The draft continues offering full exemption from road tax and registration fees for electric vehicles. Therefore, buyers can save extra money during the purchase process beyond direct subsidies. In addition, these benefits remain valid during the entire policy period, subject to conditions.

This approach makes electric two-wheelers more attractive compared to petrol models in overall ownership cost. However, the long term savings will depend on battery costs and charging availability across the city.

OEM Responsibilities and Charging Plans

The policy also holds manufacturers and dealers who were in Delhi at this time to be responsible. OEMs need to make sure that they supply electric vehicles adequately to satisfy the increasing demand around the city. Additionally, every dealer should have at least one publicly charging station with three charging points.

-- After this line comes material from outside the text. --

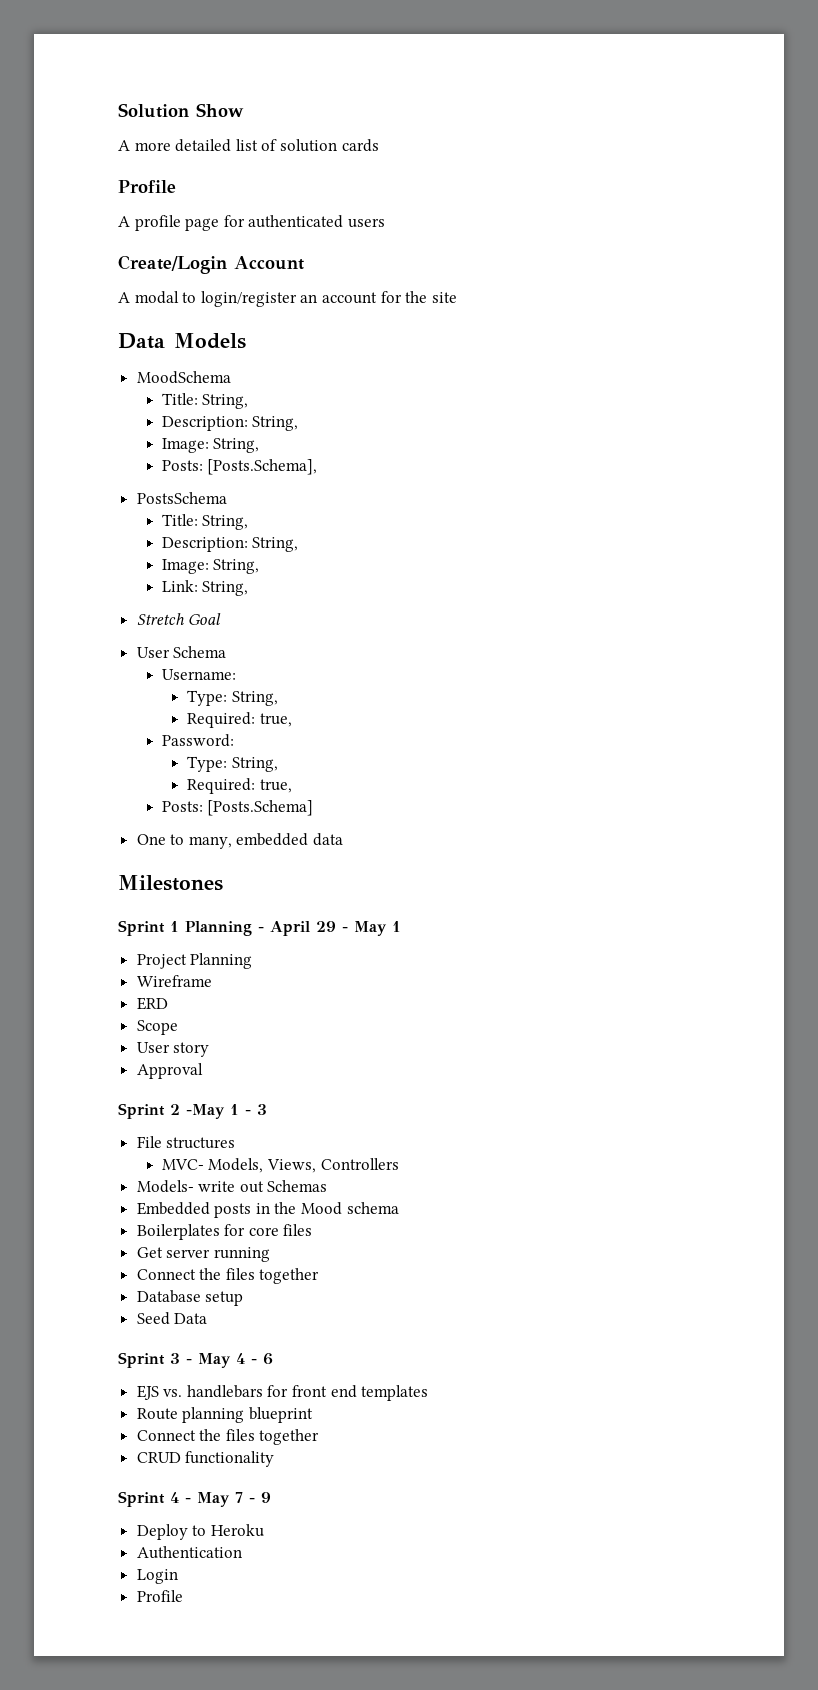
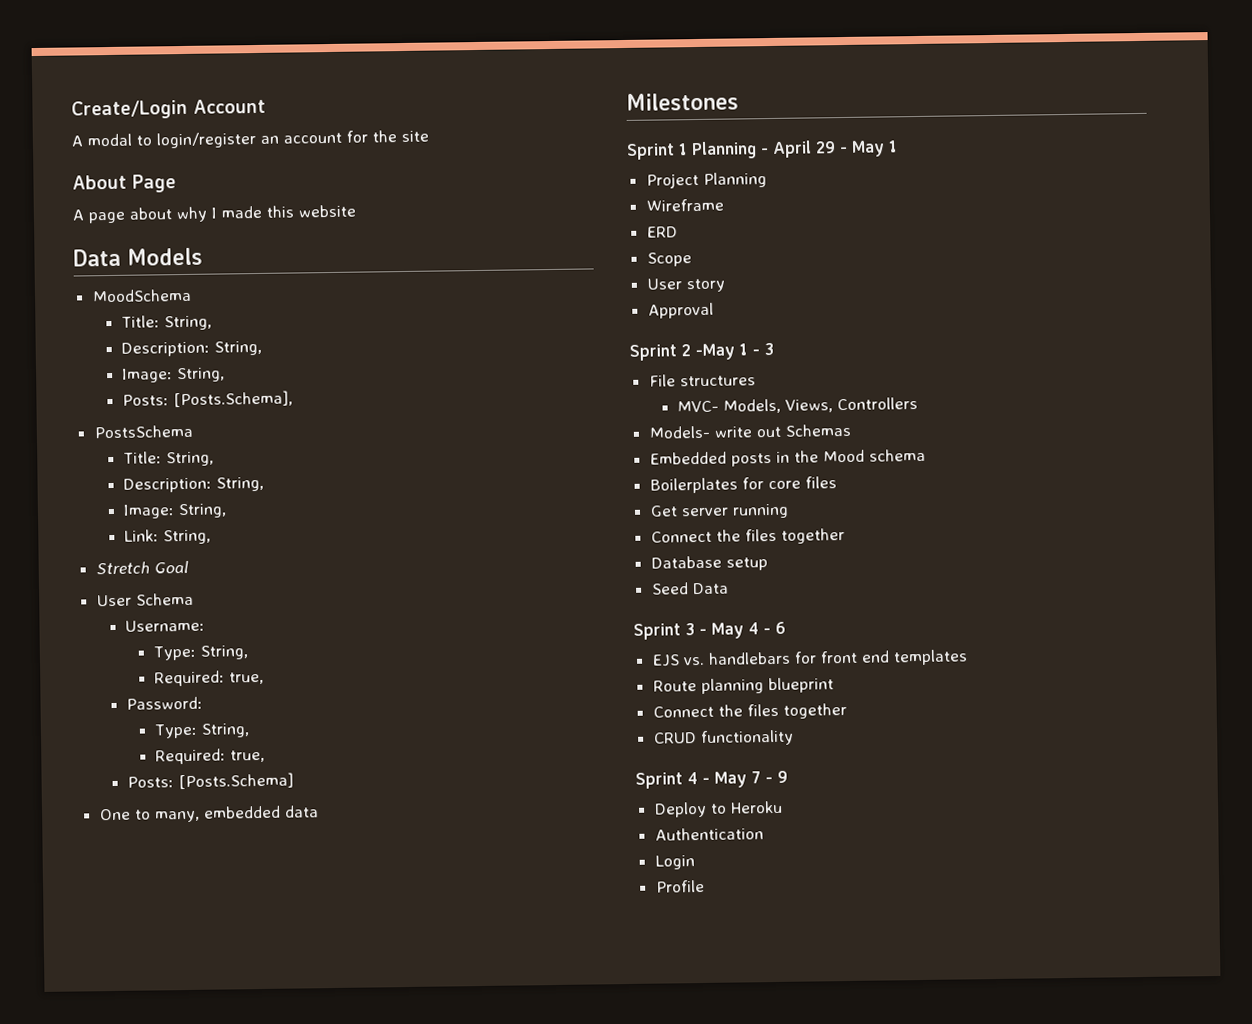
[118,103,244,118] [118,139,379,152] [118,180,176,193] [118,215,385,231] Solution Show // A more detailed list of solution cards // Profile // A profile page for authenticated users // -> (71, 109) none
(457, 297) none -> [72,174,176,193] [72,204,356,224] // About Page // A page about why I made this website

Delhi Transco Limited is also assigned the responsibility of planning and implementation of charging infrastructure under the draft. As such, the city will roll out coordinated charging and battery swapping stations. Moreover, there will be a single window clearance system making approvals and tracking easier.

In general, the draft policy provides a definite path to the development of electric mobility in Delhi. Nevertheless, its overall effect will be determined by implementation, stability of prices and its reaction by the buyer in the long term.